I want to prove that $h_K=2$ if $K=\mathbb{Q}[\sqrt{-6}]$. Using Minkowski Theorem I have that $Cl_K=\{(1),(3,\sqrt{-6}),(2,\sqrt{-6})\}$, and I thought it was a good idea to use Lagrange Theorem (order of an element divides order of the gorup).
The main problem is that I can't reduce $(2,\sqrt{-6})^2$:
$$(2,\sqrt{-6})(2,\sqrt{-6})=(4,2\sqrt{-6},2\sqrt{-6},-6)=(2,\sqrt{-6})$$
so $I^2=I$, but I think there is a mistake, since I should end up with $I^2=(1)$.
On
It's also worth noting that the ideals $$ (3, \sqrt{-6}) \quad\text{and}\quad (2, \sqrt{-6}) $$ belong to the same ideal class in $\mathrm{Cl}(K)$ since $$ (3, \sqrt{-6})(2, \sqrt{-6}) = (6, 2\sqrt{-6}, 3\sqrt{-6}, 6) = (\sqrt{-6}) $$ and both ideals are equal to their inverse in the class group, since they're of order $2$.

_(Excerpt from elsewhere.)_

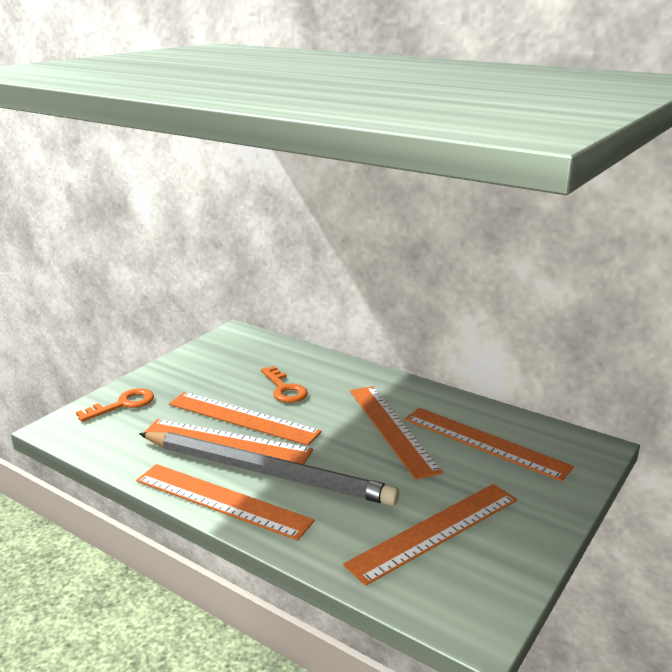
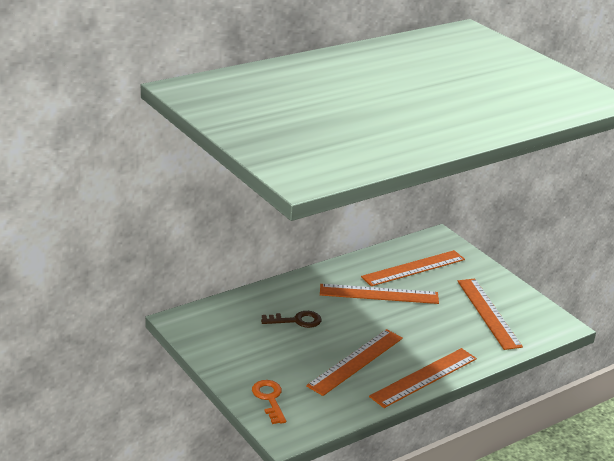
camera: 70 degrees left, 5 degrees up
(243, 418) = (327, 348): orange ruler -> none
(267, 472) = (402, 353): grey pencil -> none
(284, 389) = (296, 321): orange key -> brown key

Thus your $(3, \sqrt{-6})$ generator in $\mathrm{Cl}(K)$ is redundant. This will give you $$ \mathrm{Cl}(K) = \{(1), (2, \sqrt{-6})\} $$ so that $h_{k} = 2$, as required.
I will display the answer as an answer, rather than as a simple comment. The above computation line is "almost ok", correctly:
$$(2,\sqrt{-6})(2,\sqrt{-6})=(4,2\sqrt{-6},2\sqrt{-6},-6)=(2)\ .$$
For the last equality, we have to show the double inclusion. It is clear that from $4,-6$ we can exhibit the $2$ by sum. Conversely, $2$ is dividing all generators.
$\blacksquare$
Comment: Note that (for instance) sage can perform/check this and similar computations using a mathematically affine thinking and notation. or instance:
(There are many computer algebra systems, that can be used as an aid for calculations in number fields, sage is a free one, and collects "batteries" from all related free maths soft, so that there is a seamless way to switch between fields without contortion.)
The comment is here, since having its answer, we also have the answer to the posted question.